Doelen | De onderwijstaak | Integratie | Het kind
 
- techniek-  ondervijs
- curriculum
- direct-leren
- Beoordeling
- Literatuur




Hoofdstuk 2

 

De onderwijstaak

 

4.  Beoordeling en zelfbeoordeling

 

Beoordelen is intrinsiek aan schoolse onderwijsactiviteiten: als iets aangeleerd is, is het doel dat er iets geleerd wordt en aldus de resultaten verzameld en beoordeeld worden en deze op hun beurt hebben invloed op het onderwijs.

 

Wat moet er beoordeeld worden? Duidelijk is dat het de vooruitgang is van iedere leerling, zowel in termen van houding en de vaardigheid iets te uit te leggen of te handelen. In onze context van techniekonderwijs en met het eerder aanvaarde holistische onderwijsmodel, is het duidelijk dat het leren van conceptuele inhouden een lange termijn zaak is; en hoe kleiner het kind hoe langer de benodigde termijn. “Houdings-inhouden” zijn ook altijd medium- of lange termijn, maar bij kwesties  van procedurele inhouden kunnen we een meer omschreven voortgang verwachten.

 

Het is belangrijk erop te wijzen, dat binnen ons onderwijsraamwerk, de beoordeling van de begripsinhouden uit een bepaald gebied verlangt verklaringen te vragen en te verzamelen over feiten en concrete situaties ( verbaal, schriftelijk, met een tekening etc.) Om een volledig beeld te krijgen over het niveau van de leerling, moet de leerkracht weten hoe je het niveau binnen de verzamelde verklaringen, herkent.

 

Hij/zij moet kennis nemen van:

De structuren van de verklaringen,

De redeneerstrategieën,

Het gebruik van de specifieke woordenschat.

 

Om houding en procedurele inhouden te boordelen, zijn de richtlijnen die tot heden gebruikt worden te(?) algemeen. Echter, de mogelijk verschillende houdingen van meisjes en jongens tegenover techniek vragen om een speciaal toezicht.

 

Het is ook noodzakelijk om de groepsdynamica te evalueren, met speciale aandacht voor de aangenomen rollen en de mogelijke verschillen tussen jongens en meisjes. Het is belangrijk maatregelen te nemen om een betere balans tussen de seksen toe te passen en de samenwerking tussen leerlingen te verbeteren.

 

Echter, de validiteit en bruikbaarheid van activiteiten moet ook worden geëvalueerd. De gegevens die verzameld zijn gedurende observatie van de leerlingen en het groepswerk zijn  het ruwe materiaal voor evaluatieactiviteiten, ofschoon men moet voorzien of er een speciale variabele meegenomen moet worden, bijvoorbeeld over het gebruikte materiaal, de tijd, ruimte of werkcondities etc.

 

Tenslotte is het duidelijk dat als leerkrachten onderzoek gaan doen, hun activiteiten speciale evaluatie vereist.

 

We zullen nu de aandacht richten op zelfbeoordeling van zowel studenten als leerkrachten. In de afgelopen jaren is er een gestage verandering gekomen in de betekenis van leerlingbeoordeling naar een meer onderwijskundige en minder het idee van straf. Deze verandering is onderdeel van een meer algemeen onderwijskundige tendens die wil dat leerlingen zich meer bewust worden van hun leren en dat studenten meer de verantwoordelijkheid geeft en macht om te beslissen over hun eigen onderwijsproces.

 

Langs deze lijnen zijn onderwijskundige praktijken als het contract tussen leraar en leerling,de leerling tutor, zelfdiagnose en zelfbeoordeling geïntroduceerd.

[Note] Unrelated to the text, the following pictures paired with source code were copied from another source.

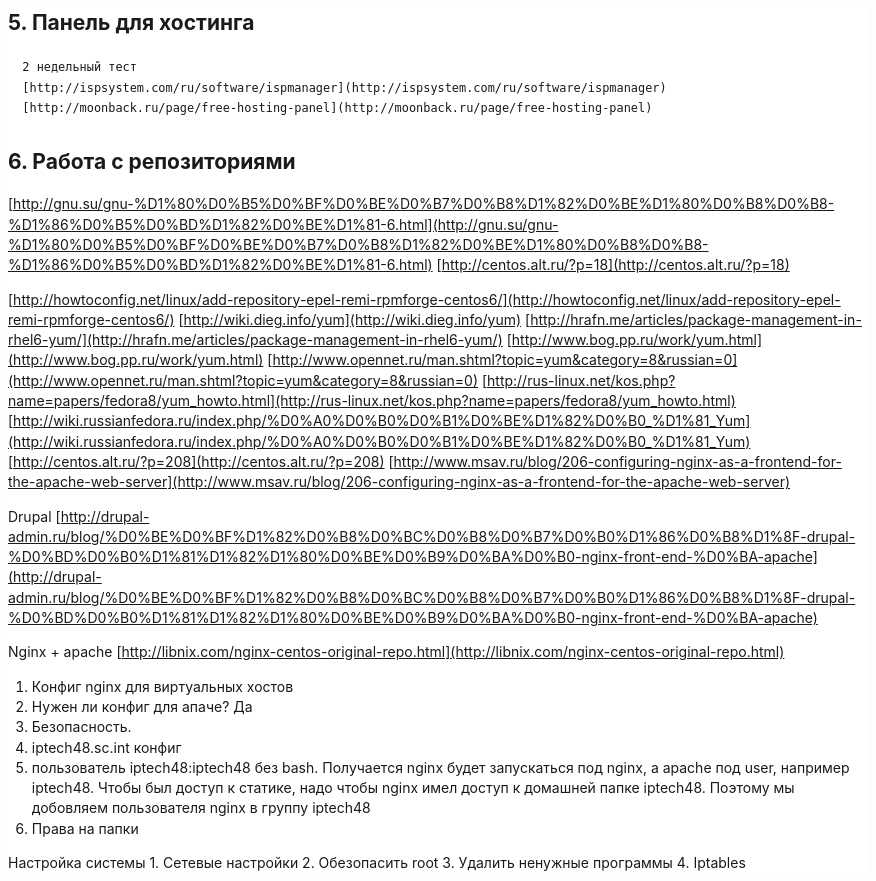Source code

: ## 5. Панель для хостинга

      2 недельный тест
      [http://ispsystem.com/ru/software/ispmanager](http://ispsystem.com/ru/software/ispmanager)
      [http://moonback.ru/page/free-hosting-panel](http://moonback.ru/page/free-hosting-panel)
      
## 6. Работа с репозиториями

[http://gnu.su/gnu-%D1%80%D0%B5%D0%BF%D0%BE%D0%B7%D0%B8%D1%82%D0%BE%D1%80%D0%B8%D0%B8-%D1%86%D0%B5%D0%BD%D1%82%D0%BE%D1%81-6.html](http://gnu.su/gnu-%D1%80%D0%B5%D0%BF%D0%BE%D0%B7%D0%B8%D1%82%D0%BE%D1%80%D0%B8%D0%B8-%D1%86%D0%B5%D0%BD%D1%82%D0%BE%D1%81-6.html)
[http://centos.alt.ru/?p=18](http://centos.alt.ru/?p=18)

[http://howtoconfig.net/linux/add-repository-epel-remi-rpmforge-centos6/](http://howtoconfig.net/linux/add-repository-epel-remi-rpmforge-centos6/)
[http://wiki.dieg.info/yum](http://wiki.dieg.info/yum)
[http://hrafn.me/articles/package-management-in-rhel6-yum/](http://hrafn.me/articles/package-management-in-rhel6-yum/)
[http://www.bog.pp.ru/work/yum.html](http://www.bog.pp.ru/work/yum.html)
[http://www.opennet.ru/man.shtml?topic=yum&category=8&russian=0](http://www.opennet.ru/man.shtml?topic=yum&category=8&russian=0)
[http://rus-linux.net/kos.php?name=papers/fedora8/yum_howto.html](http://rus-linux.net/kos.php?name=papers/fedora8/yum_howto.html)
[http://wiki.russianfedora.ru/index.php/%D0%A0%D0%B0%D0%B1%D0%BE%D1%82%D0%B0_%D1%81_Yum](http://wiki.russianfedora.ru/index.php/%D0%A0%D0%B0%D0%B1%D0%BE%D1%82%D0%B0_%D1%81_Yum)
[http://centos.alt.ru/?p=208](http://centos.alt.ru/?p=208)
[http://www.msav.ru/blog/206-configuring-nginx-as-a-frontend-for-the-apache-web-server](http://www.msav.ru/blog/206-configuring-nginx-as-a-frontend-for-the-apache-web-server)

Drupal
[http://drupal-admin.ru/blog/%D0%BE%D0%BF%D1%82%D0%B8%D0%BC%D0%B8%D0%B7%D0%B0%D1%86%D0%B8%D1%8F-drupal-%D0%BD%D0%B0%D1%81%D1%82%D1%80%D0%BE%D0%B9%D0%BA%D0%B0-nginx-front-end-%D0%BA-apache](http://drupal-admin.ru/blog/%D0%BE%D0%BF%D1%82%D0%B8%D0%BC%D0%B8%D0%B7%D0%B0%D1%86%D0%B8%D1%8F-drupal-%D0%BD%D0%B0%D1%81%D1%82%D1%80%D0%BE%D0%B9%D0%BA%D0%B0-nginx-front-end-%D0%BA-apache)

Nginx + apache
[http://libnix.com/nginx-centos-original-repo.html](http://libnix.com/nginx-centos-original-repo.html)

  1. Конфиг nginx для виртуальных хостов
  2. Нужен ли конфиг для апаче? Да
  3. Безопасность.
  4. iptech48.sc.int конфиг
  5. пользователь iptech48:iptech48 без bash. 
      Получается nginx будет запускаться под nginx, а apache под user, например iptech48. Чтобы был доступ к статике, надо 
      чтобы nginx имел доступ к домашней папке iptech48. Поэтому мы добовляем пользователя nginx в группу iptech48
  6. Права на папки


Настройка системы
    1. Сетевые настройки
    2. Обезопасить root
    3. Удалить ненужные программы
    4. Iptables
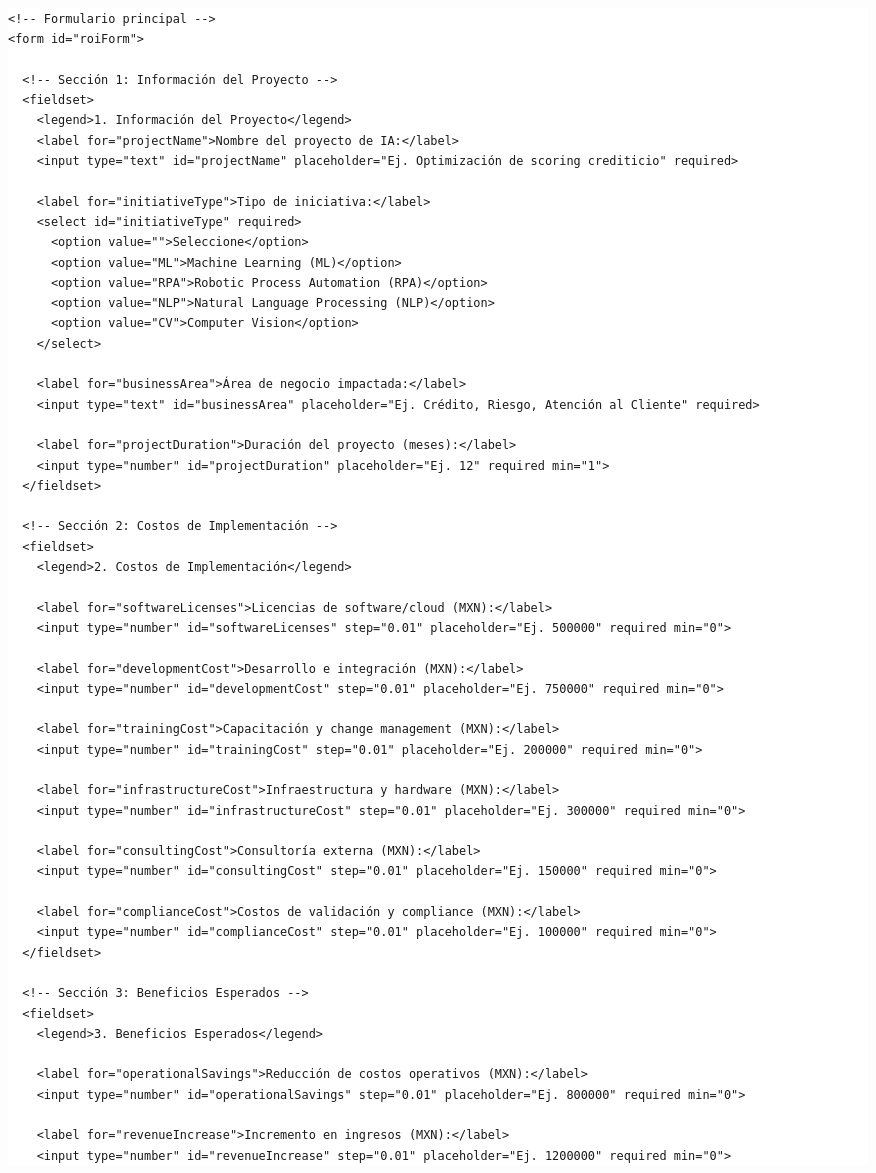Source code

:     <!-- Formulario principal -->
    <form id="roiForm">
      
      <!-- Sección 1: Información del Proyecto -->
      <fieldset>
        <legend>1. Información del Proyecto</legend>
        <label for="projectName">Nombre del proyecto de IA:</label>
        <input type="text" id="projectName" placeholder="Ej. Optimización de scoring crediticio" required>
        
        <label for="initiativeType">Tipo de iniciativa:</label>
        <select id="initiativeType" required>
          <option value="">Seleccione</option>
          <option value="ML">Machine Learning (ML)</option>
          <option value="RPA">Robotic Process Automation (RPA)</option>
          <option value="NLP">Natural Language Processing (NLP)</option>
          <option value="CV">Computer Vision</option>
        </select>
        
        <label for="businessArea">Área de negocio impactada:</label>
        <input type="text" id="businessArea" placeholder="Ej. Crédito, Riesgo, Atención al Cliente" required>
        
        <label for="projectDuration">Duración del proyecto (meses):</label>
        <input type="number" id="projectDuration" placeholder="Ej. 12" required min="1">
      </fieldset>
      
      <!-- Sección 2: Costos de Implementación -->
      <fieldset>
        <legend>2. Costos de Implementación</legend>
        
        <label for="softwareLicenses">Licencias de software/cloud (MXN):</label>
        <input type="number" id="softwareLicenses" step="0.01" placeholder="Ej. 500000" required min="0">
        
        <label for="developmentCost">Desarrollo e integración (MXN):</label>
        <input type="number" id="developmentCost" step="0.01" placeholder="Ej. 750000" required min="0">
        
        <label for="trainingCost">Capacitación y change management (MXN):</label>
        <input type="number" id="trainingCost" step="0.01" placeholder="Ej. 200000" required min="0">
        
        <label for="infrastructureCost">Infraestructura y hardware (MXN):</label>
        <input type="number" id="infrastructureCost" step="0.01" placeholder="Ej. 300000" required min="0">
        
        <label for="consultingCost">Consultoría externa (MXN):</label>
        <input type="number" id="consultingCost" step="0.01" placeholder="Ej. 150000" required min="0">
        
        <label for="complianceCost">Costos de validación y compliance (MXN):</label>
        <input type="number" id="complianceCost" step="0.01" placeholder="Ej. 100000" required min="0">
      </fieldset>
      
      <!-- Sección 3: Beneficios Esperados -->
      <fieldset>
        <legend>3. Beneficios Esperados</legend>
        
        <label for="operationalSavings">Reducción de costos operativos (MXN):</label>
        <input type="number" id="operationalSavings" step="0.01" placeholder="Ej. 800000" required min="0">
        
        <label for="revenueIncrease">Incremento en ingresos (MXN):</label>
        <input type="number" id="revenueIncrease" step="0.01" placeholder="Ej. 1200000" required min="0">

Zelfbeoordeling vraagt van de leerkracht te praten met de jongste leerlingen over wat ze hebben geleerd en of ze een beetje hebben gewerkt of veel en of ze zich prettig voelen bij wat ze gedaan hebben. Met oudere kinderen, kunnen meer uitgewerkte beoordelingen worden geprobeerd: bijvoorbeeld, hen vragen wat ze denken dat ze weten en wat ze denken dat ze zouden moeten weten over een bepaald onderwerp of situatie. Hen kan gevraagd worden wat ze denken dat ze geleerd hebben na het doen van een bepaalde activiteit; of ze kunnen gevraagd worden het te relateren aan hun oorspronkelijke diagnose.

 

Dat deel van de zelfbeoordeling van de taak van een leerkracht dat corrspondeert net de functie van leerplanontwerp is al besproken in de evaluatie van activiteiten. De beste manier om de richting van de activiteiten te bekijken is om de klas op video te zetten. Deze zelfbeoordeling vraagt tijd en moet gedaan worden in een groep, maar het is belangrijk om het soms te doen, omdat leerkrachten vaak zich niet bewust zijn  van de kenmerken van de prestaties in de klas.